An inventive season

8 October 2018


We have a surprising flurry of new crane launches this month. This includes a series of new tower cranes, new loader cranes, and a new rough terrain.

On the cover is Terex's new luffer, the CTL 272-18. I was invited to see this crane at its launch in Italy, along with some other journalists and—I estimate—around 200 customers. Terex kindly covered our local costs. The crane aims squarely at skyscraper construction in constricted cities with overflight restrictions, such as London. Talking to potential customers at the event, there was clear interest from companies in the UK and Germany.

The new Terex aims at a fairly niche market, of ~260tm luffers. Still, here in central London, there are not many spots I can walk and not see a half dozen cranes like this at work.

Jaso's new luffer, featured in our job of the month, aims at an even more niche market, the 700tm class. We surveyed this market back in July, looking at cranes from Liebherr, Wolff, and Comansa. At that time, the new Jaso had only just been launched. Now it is at work in Sydney. The company says it is aiming not just at electric rivals, but at Favelle Favco's diesel electrics, which have historically dominated the market for fast lifting on very tall skyscrapers in places like New York.

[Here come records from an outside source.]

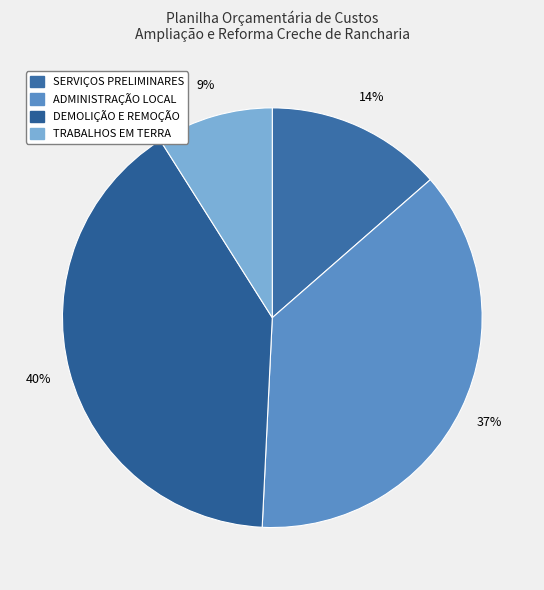

What percentage is NOT represented by DEMOLIÇÃO E REMOÇÃO?

59.7%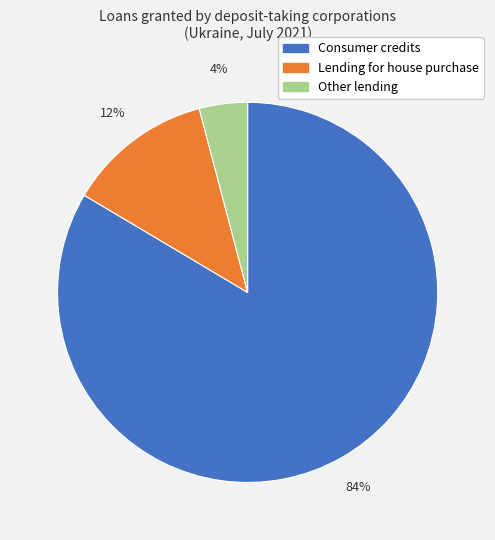

Do Consumer credits and Other lending together represent more than half of the pie?

Yes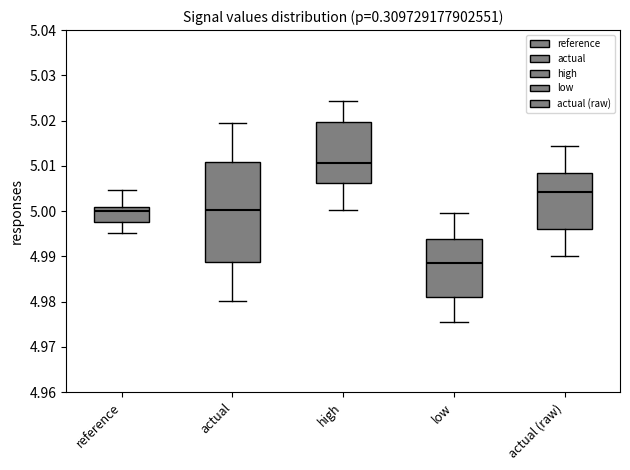

Which box's median line is the highest?

high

The other new tower crane in this issue is Comansa's new flat top, the 21LC1050. While not, perhaps, quite as niche as the two rope luffers, it is still quite a special crane, with a maximum capacity of 50m and a reach of up to 80m: a lot for a flattop.

On pages 14 and 15 we have six new loader cranes or related products. These include new cranes from Palfinger, Jekko, Hiab, Hyva, and Tadano, and a new control interface developed by Fassi for Volvo trucks. There were a couple of interesting trends shown here. Hyva has launched a crane designed to run purely on electric power, joining others like this that target 'green' operation in inner cities.

The new Palfinger is the first of the Austrian's company's cranes to be sold as a complete unit on a crawler carrier; the Jekko was the second of the Italian company's cranes to mount on a crawler an articulated upper from its new parent Fassi.

In this issue, we also have a feature on rough terrains, looking at the increasingly important 100t class. As RTs get bigger, with the 'sweet spot' now over 80t and many reaching well over 100t, I wonder if the crawlermounted heavy knucklebooms may start taking some market share from RTs, small crawlers and 'traditonal' telecrawlers.